Machine-readable electronics designs:
-- Opening Marker --
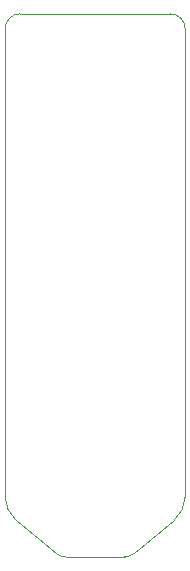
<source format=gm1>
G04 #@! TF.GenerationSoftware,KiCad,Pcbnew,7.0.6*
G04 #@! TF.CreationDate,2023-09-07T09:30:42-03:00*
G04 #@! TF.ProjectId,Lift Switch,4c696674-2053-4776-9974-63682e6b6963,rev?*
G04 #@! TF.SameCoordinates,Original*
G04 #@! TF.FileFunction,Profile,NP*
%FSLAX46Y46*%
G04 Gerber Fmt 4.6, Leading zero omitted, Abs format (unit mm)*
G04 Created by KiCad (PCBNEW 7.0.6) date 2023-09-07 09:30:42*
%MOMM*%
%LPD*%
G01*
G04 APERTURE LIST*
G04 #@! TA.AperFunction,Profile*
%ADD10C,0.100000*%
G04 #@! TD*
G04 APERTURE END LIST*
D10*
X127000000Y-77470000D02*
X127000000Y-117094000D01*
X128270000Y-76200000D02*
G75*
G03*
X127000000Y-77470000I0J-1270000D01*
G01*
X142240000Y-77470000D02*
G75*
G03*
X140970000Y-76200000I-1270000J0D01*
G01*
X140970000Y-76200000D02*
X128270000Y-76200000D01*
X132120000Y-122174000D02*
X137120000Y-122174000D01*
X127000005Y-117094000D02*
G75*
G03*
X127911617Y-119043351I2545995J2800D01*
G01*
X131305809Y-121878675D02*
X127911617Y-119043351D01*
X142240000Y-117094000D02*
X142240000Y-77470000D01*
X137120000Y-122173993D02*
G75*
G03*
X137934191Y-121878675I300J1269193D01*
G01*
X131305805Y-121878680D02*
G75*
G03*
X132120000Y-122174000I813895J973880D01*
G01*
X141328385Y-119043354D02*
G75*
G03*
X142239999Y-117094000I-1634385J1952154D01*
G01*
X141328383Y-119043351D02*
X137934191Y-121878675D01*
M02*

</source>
-- Closing Marker --
-- Opening Marker --
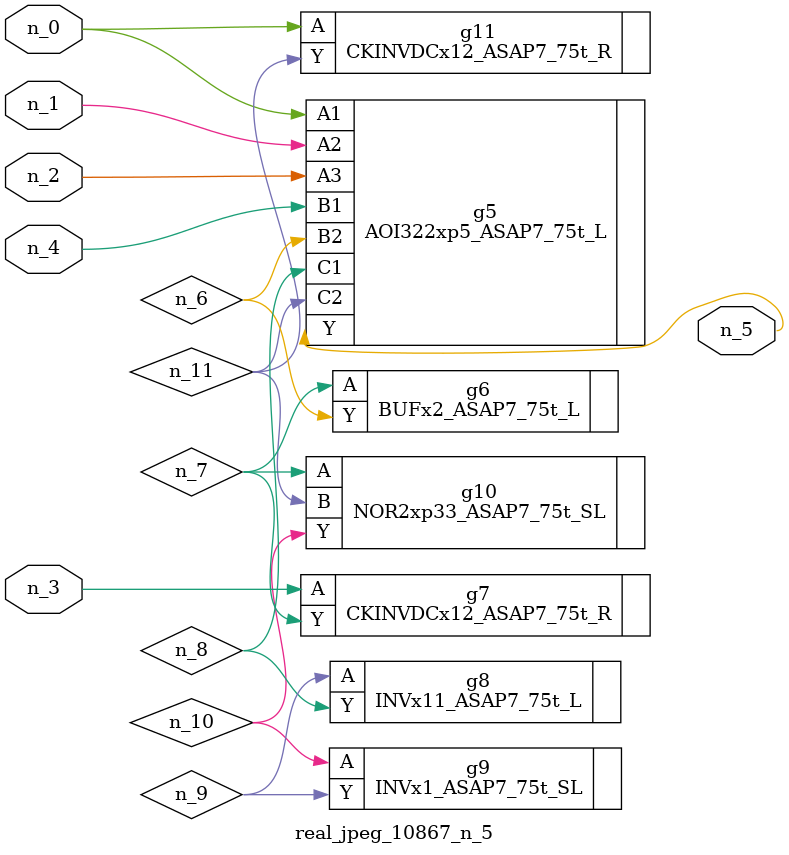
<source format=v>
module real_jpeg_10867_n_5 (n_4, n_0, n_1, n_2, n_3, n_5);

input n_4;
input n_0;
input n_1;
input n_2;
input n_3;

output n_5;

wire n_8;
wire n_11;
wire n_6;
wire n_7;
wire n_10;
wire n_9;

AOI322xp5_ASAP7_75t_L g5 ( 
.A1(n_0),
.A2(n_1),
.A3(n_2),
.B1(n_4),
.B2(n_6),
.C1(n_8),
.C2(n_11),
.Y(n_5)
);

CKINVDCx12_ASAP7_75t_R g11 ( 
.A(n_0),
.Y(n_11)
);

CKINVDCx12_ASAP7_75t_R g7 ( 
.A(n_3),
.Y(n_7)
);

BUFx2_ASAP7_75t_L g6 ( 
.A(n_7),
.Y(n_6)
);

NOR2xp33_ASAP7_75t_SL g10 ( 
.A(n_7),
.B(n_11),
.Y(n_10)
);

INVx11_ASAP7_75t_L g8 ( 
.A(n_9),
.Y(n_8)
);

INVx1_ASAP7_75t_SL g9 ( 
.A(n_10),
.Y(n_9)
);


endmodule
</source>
-- Closing Marker --
Within the data above, the span starting at the line containing "<source format=gm1>" and ending at the line containing "X127000000Y-77470000D02*" is to be retyped exactly, with no other lines.

WORKED SOLUTION:
<source format=gm1>
G04 #@! TF.GenerationSoftware,KiCad,Pcbnew,7.0.6*
G04 #@! TF.CreationDate,2023-09-07T09:30:42-03:00*
G04 #@! TF.ProjectId,Lift Switch,4c696674-2053-4776-9974-63682e6b6963,rev?*
G04 #@! TF.SameCoordinates,Original*
G04 #@! TF.FileFunction,Profile,NP*
%FSLAX46Y46*%
G04 Gerber Fmt 4.6, Leading zero omitted, Abs format (unit mm)*
G04 Created by KiCad (PCBNEW 7.0.6) date 2023-09-07 09:30:42*
%MOMM*%
%LPD*%
G01*
G04 APERTURE LIST*
G04 #@! TA.AperFunction,Profile*
%ADD10C,0.100000*%
G04 #@! TD*
G04 APERTURE END LIST*
D10*
X127000000Y-77470000D02*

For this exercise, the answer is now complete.